Collection about Rich Hickey's Works - tosh
https://github.com/tallesl/Rich-Hickey-fanclub/blob/master/README.md
======
tosh
Just attended ClojureD in Berlin today. Never saw so many Clojure people in
one place.

Woah moment: Question to the audience was “who is using Clojure at work?”
almost all hands went up immediately. Couldn’t believe my eyes.

Great talks from thoughtful to inspiring, super nice speakers, organizers,
sponsors and audience. Reminded me of the openness & enthusiasm of the Ruby
community many years ago.

Many talks had references to talks or concepts by Rich Hickey (& the sources
he points to). The atmosphere was a melange of academic research & insight
combined with hacker/maker spirit. The joy of building cool stuff.

If you are dabbling in Clojure or are just intrigued by it (e.g. through talks
you’ve seen or things you’ve read):

See if you can make it to one of the Clojure conferences (big or micro) or
whether there is a local group nearby (meetups, Clojure Bridge, …).

People will be enthusiastic to meet you.

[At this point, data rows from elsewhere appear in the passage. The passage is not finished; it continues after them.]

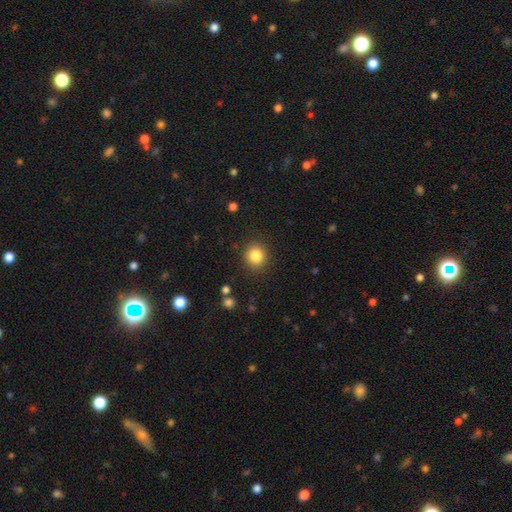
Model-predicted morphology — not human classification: Q: Smooth or featured?
A: smooth (84%); runner-up: star or artifact (10%)
Q: How rounded?
A: round (86%); runner-up: in between (13%)
Q: Merging?
A: none (88%); runner-up: minor disturbance (8%)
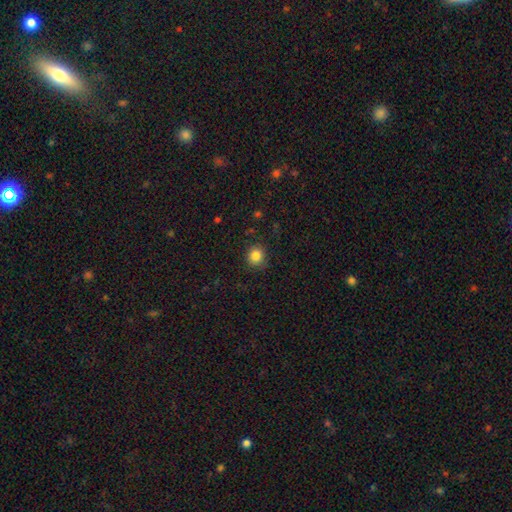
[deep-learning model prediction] smooth_or_featured: smooth (p=0.84) [alt: star or artifact p=0.11]
how_rounded: round (p=0.89) [alt: in between p=0.11]
merging: none (p=0.85) [alt: minor disturbance p=0.11]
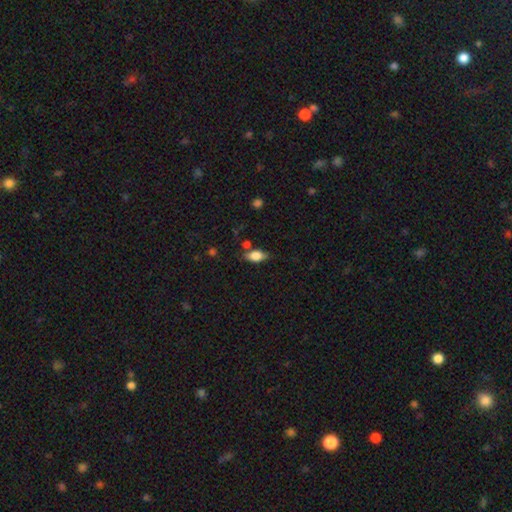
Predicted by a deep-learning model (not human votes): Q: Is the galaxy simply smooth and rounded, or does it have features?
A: smooth — 76%.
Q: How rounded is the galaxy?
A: in between — 86%.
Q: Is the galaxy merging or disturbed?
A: none — 70%.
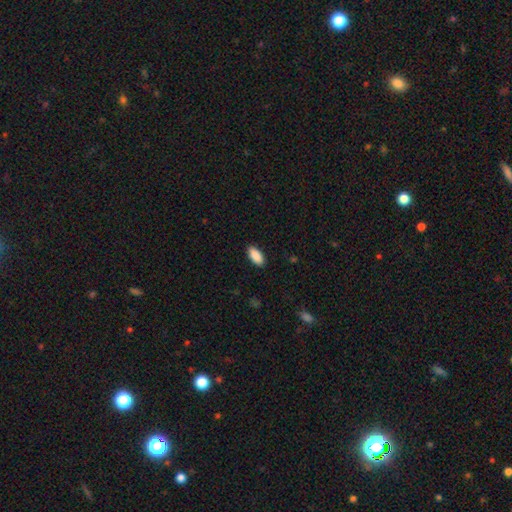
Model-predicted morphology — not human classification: A smooth galaxy with no disk features (90%) that is in between round and cigar-shaped (90%).

Vote fractions:
- Smooth or featured? smooth: 90% / star or artifact: 6% / featured or disk: 4%
- How rounded? in between: 90% / cigar-shaped: 9% / round: 2%
- Merging? none: 89% / minor disturbance: 8% / major disturbance: 2% / merger: 1%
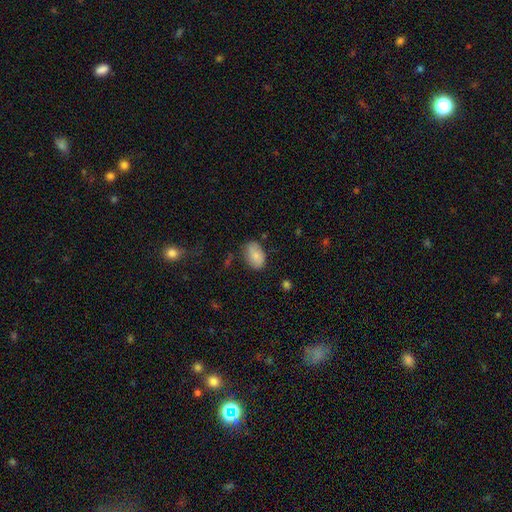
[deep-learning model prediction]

Newbies more than welcome.

There is also a slack
([https://clojurians.slack.com](https://clojurians.slack.com)), a discord
([https://discordapp.com/invite/v9QMy9D](https://discordapp.com/invite/v9QMy9D)),
a forum ([https://clojureverse.org/](https://clojureverse.org/)) and a
subreddit
([https://www.reddit.com/r/Clojure](https://www.reddit.com/r/Clojure)) where
you can drop by.

------
TomLisankie
Woo hoo